A Republican House leader said Wednesday that President Bush and his party's congressional leadership caved on principles to help the top of their presidential ticket during the Wall Street bailout and that there could be a leadership purge if enough Republican lawmakers lose their seats next month.
Rep. Thaddeus McCotter, chairman of the House Republican Policy Committee, said Republicans need to immediately create better alternatives to Democrats' policies and cannot assume that their party will automatically recapture lost seats in 2010 if Sen. Barack Obama is elected president this year.
"That's the first thing we've got to get out of their heads. That's not how this works," Mr. McCotter told editors and reporters at The Washington Times. "You will lose all the votes. What you will then do is craft an alternative that hits real people and frames the debate."
Mr. McCotter, Michigan Republican, said Republicans expect to lose 10 to 30 House seats in the elections Tuesday and that the final total likely will determine the fate of the party´s current leadership.
"No one knows what number could be a trigger," he said.
"Everybody's waiting for the number to know what is possible or not possible if they're shooting at [House Minority Leader John A.] Boehner, if they're shooting at [House Minority Whip Roy] Blunt, if they're shooting at anyone. But they're not going to be out there making calls, they're going to wait until the number comes in."
The 43-year-old congressman frequently referred to his roots, both as a Detroit native and an Irish Catholic, saying the latter explained why he's not the sort to be optimistic about congressional Republicans' chances in the Tuesday elections.
He is in his first term as policy committee chairman, and said he hasn't been approached by other members seeking his support to oust the current leaders, though he said as a "Boehner guy" - a supporter of the Ohio Republican - he isn't likely to be told. If an effort is under way, he said, it will surface after the elections so they don't appear to be putting their own prospects ahead of the party's.
Asked whether anyone else is ready to take the leader's role, Mr. McCotter was blunt: "There isn't."
He said Republicans under Mr. Boehner had a good year in 2007, buying time for the Iraq troop surge strategy to work and stopping expansion of government health care through the State Children's Health Insurance Program. He said 2008 was going well as Republicans demanded offshore drilling - until the financial mess hit.
He said the economic crisis exposed the split in the Republican Party.
"We ran into the bailout.
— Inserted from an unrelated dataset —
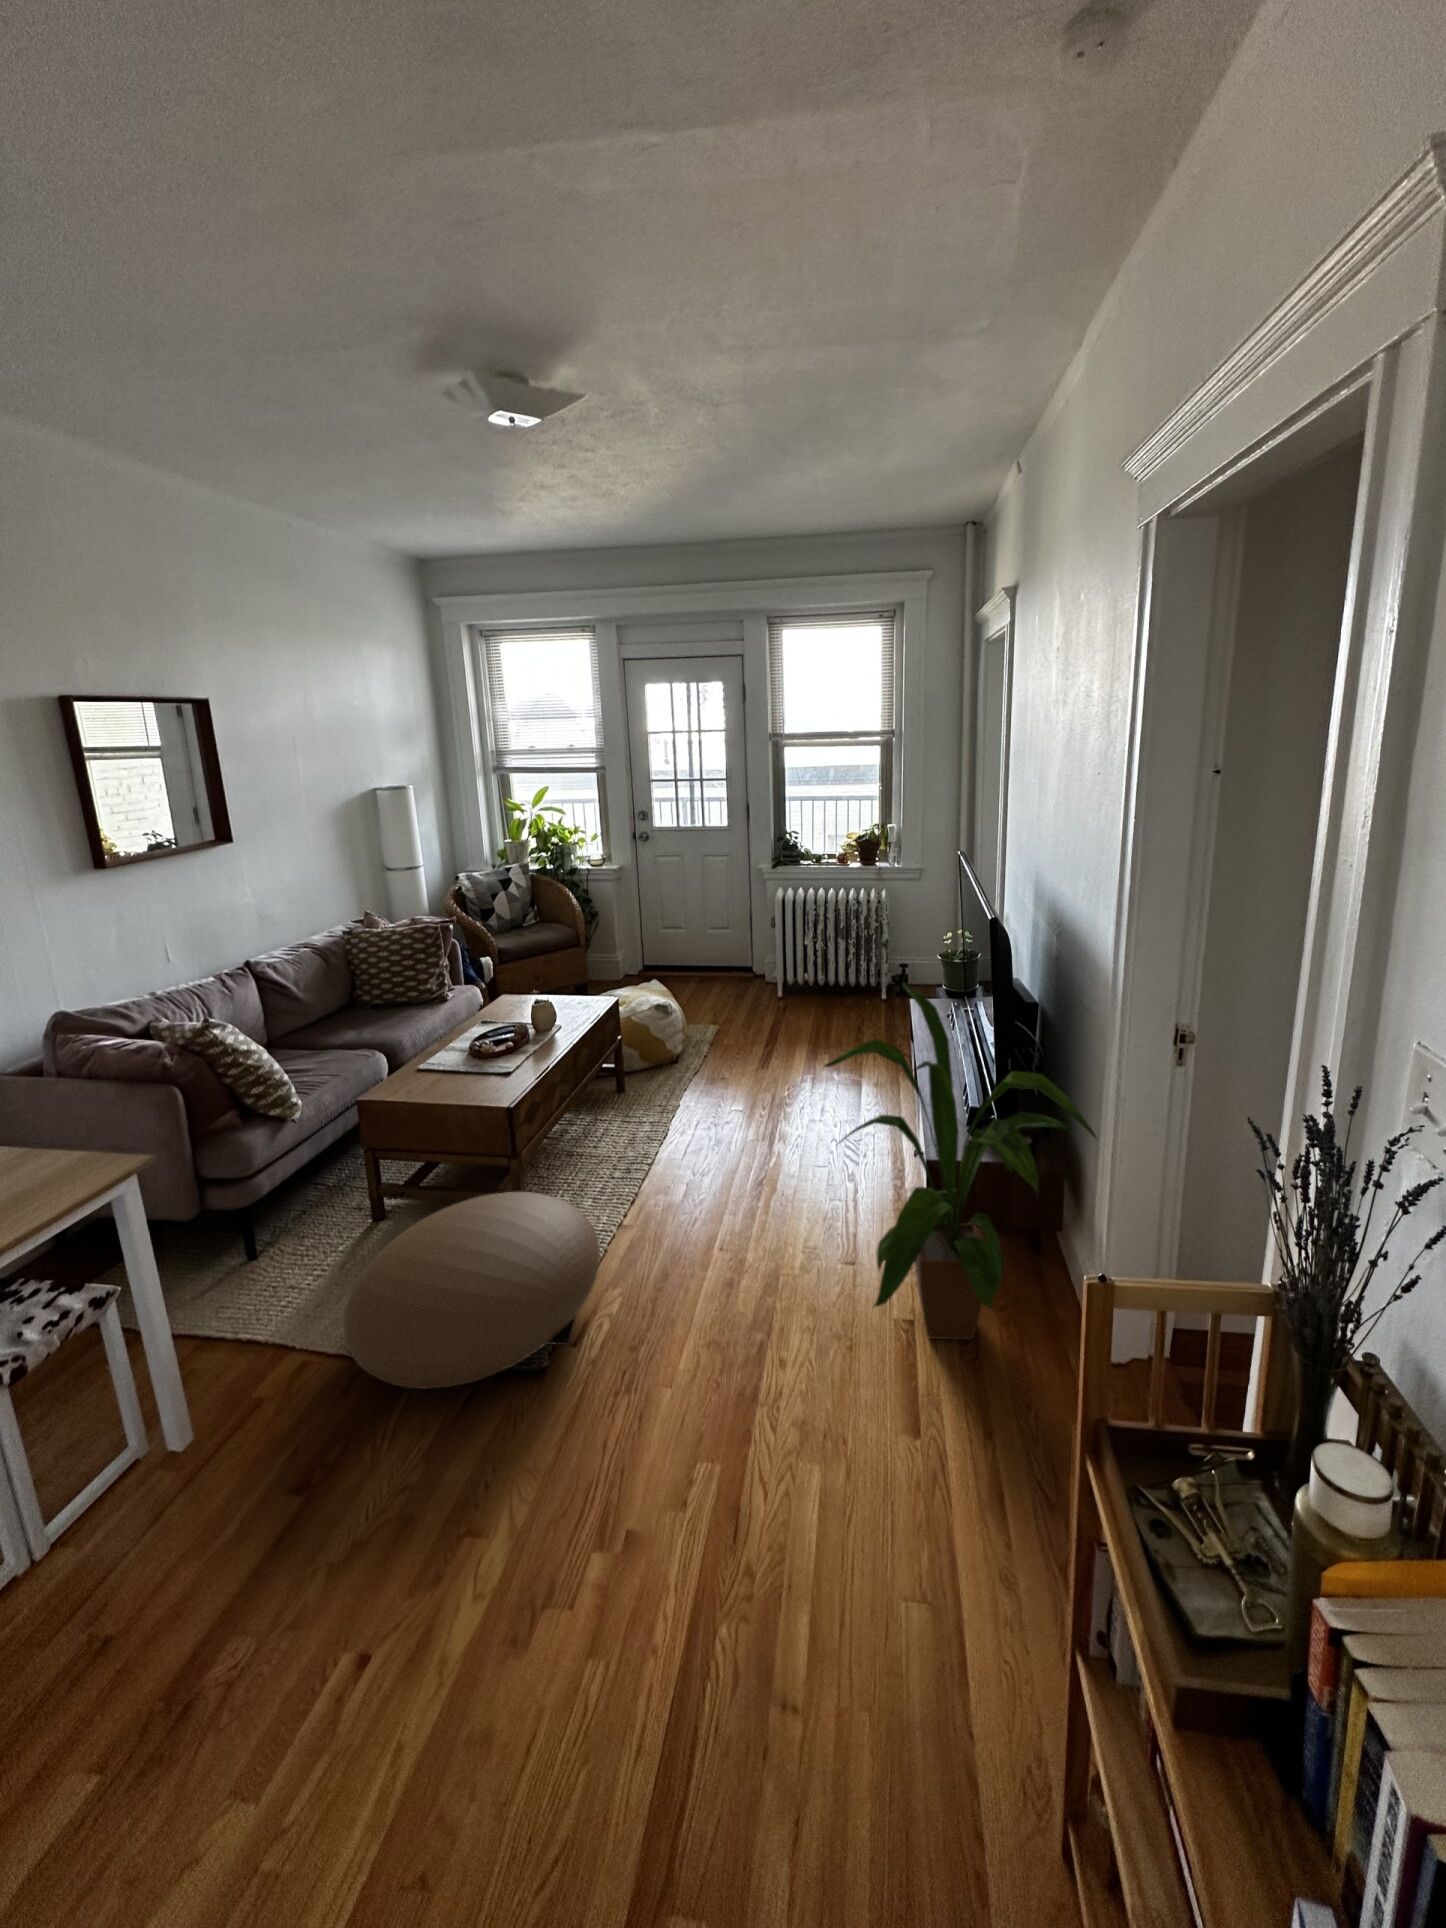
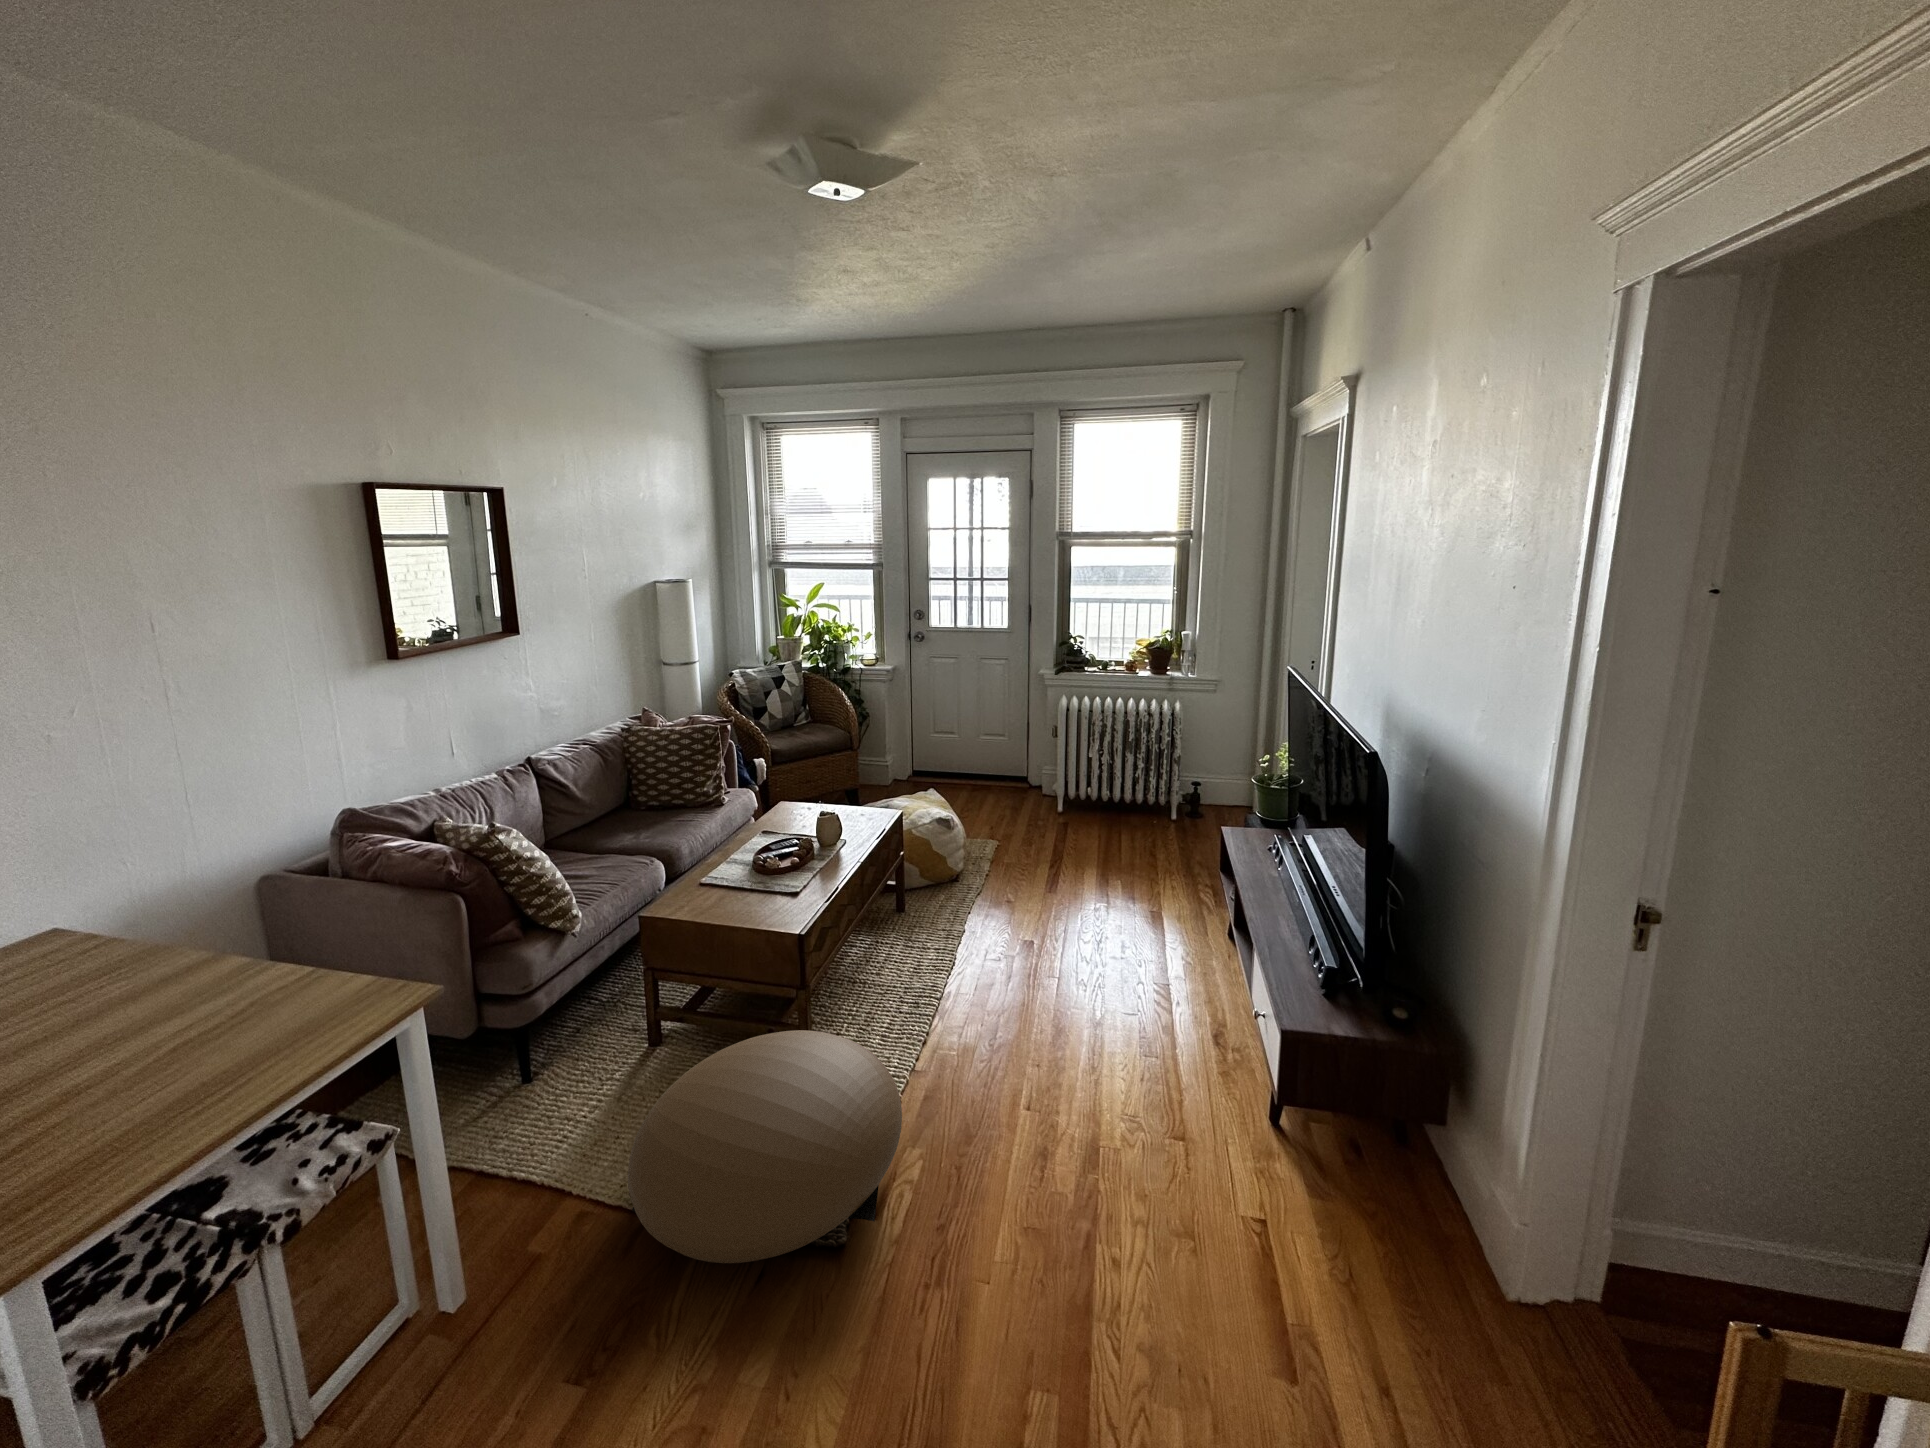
house plant: present [824,983,1097,1340] -> none [1171,822,1523,1250]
The bailout touched upon the larger discussion in the Republican Party," he said. "It's not the conservatives versus the moderates, that's the rather cliched way of looking at it. What you really have are globalists versus traditionalists. Globalists tend to view America as an economy, not a country. The traditionalists tend to view it as a country - a very delicate microcosm, a collection of individuals with different hopes, dreams, aspirations."
Republican leaders in the House led many, though not a majority, of House Republicans in backing the bailout. Mr. McCotter said that was putting politics over principle.
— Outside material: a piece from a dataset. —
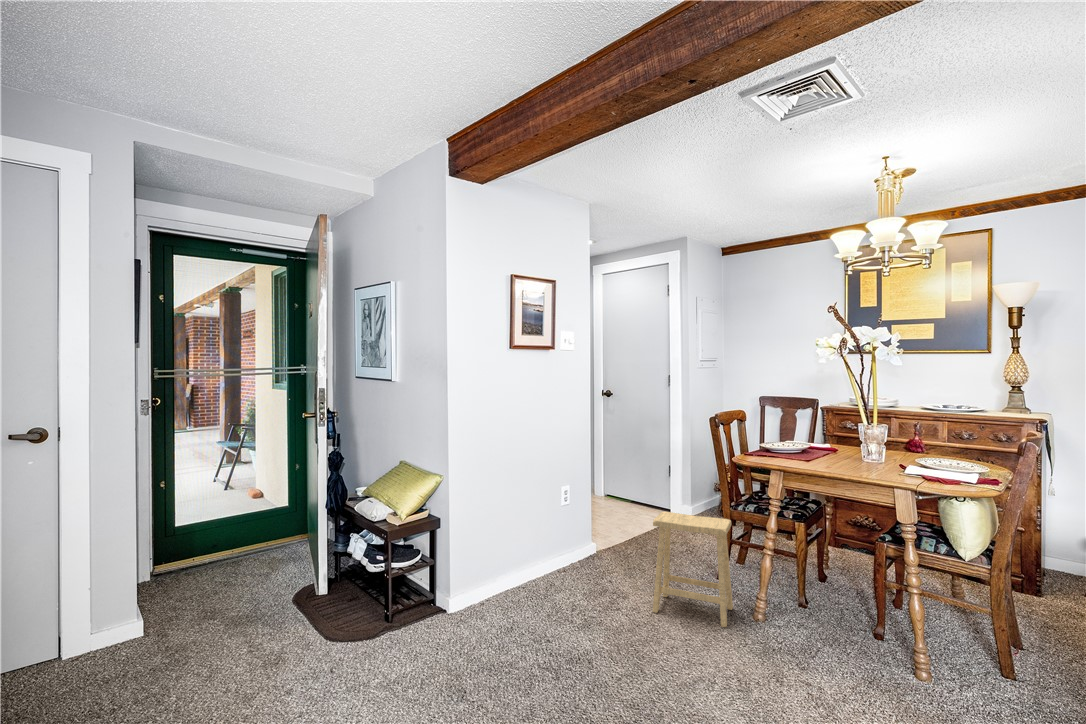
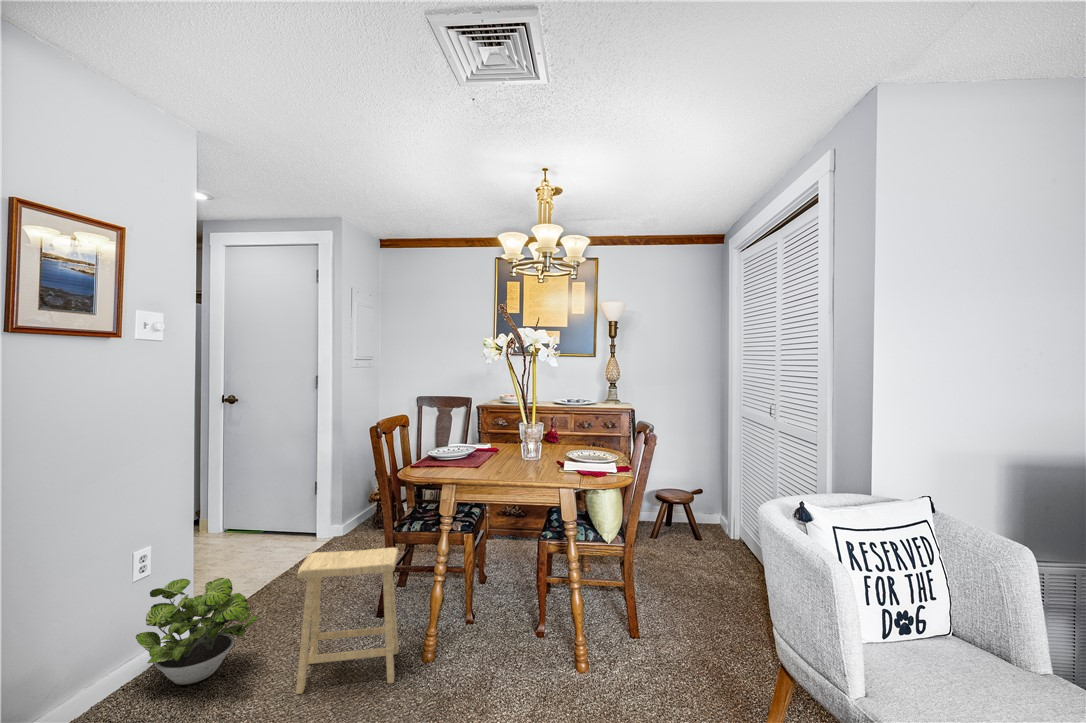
potted plant: none [556,515,627,586] -> present [136,578,258,685]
"Unfortunately, many of the people in the House seemed to think our overarching goal was, as it was with President Bush, to support the top of the ticket, the nominal leader of the party, as opposed to worry about what happened to our members," he said.
He said aside from policy mistakes, such as turning over so much power to the Treasury secretary, the bailout also served to derail what had looked like a promising message for Republican presidential nominee Sen. John McCain because it shifted the election from a forward-looking question of options to a backward-looking referendum on Mr. Bush.
"When the bailout was passed it became eight years of deregulation, or whatever the Democrats are saying, and McCain supported the administration in what was the most watched and salient economic issue to Americans heading into this election," Mr. McCotter said. "He couldn't have taken a branding iron and put it on his forehead any better. That then, even if you voted against the bailout, that attached to you because your base Republicans and independents - independents actually hated it more than Republicans - started to deflate, and it became a referendum election."
Still, he said, the fact that most House Republicans opposed the bailout gives him hope. Mr. McCotter voted against the bailout.
"A majority of the House Republicans voted against that thing twice. Twice. So I think that gives us hope for the future, although not the immediate future," he said.
Mr. McCotter said rather than "compassionate conservative," Mr. Bush's administration has been defined by a globalist view.
"It tended to divorce itself from the average working people. It did not challenge the American people sufficiently. The Congress became, in many ways, the rubber stamp for this administration," he said. "It was not a separate equal branch of government that hurt us in 2006 and it continued to hurt us as the bailout progressed."
Another legacy is that Republicans have become politically "atrophied."
"Fundamentally bedrock politics, we are very bad at - just very bad. It's atrophied. It atrophied in what was called the permanent majority," he said.
He did defend the president, arguing that the world changed on him, diverting him from his goal of being a domestic reformer.
Just as former President Harry S. Truman's legacy has been rehabilitated by hindsight, he said, so might Mr. Bush's.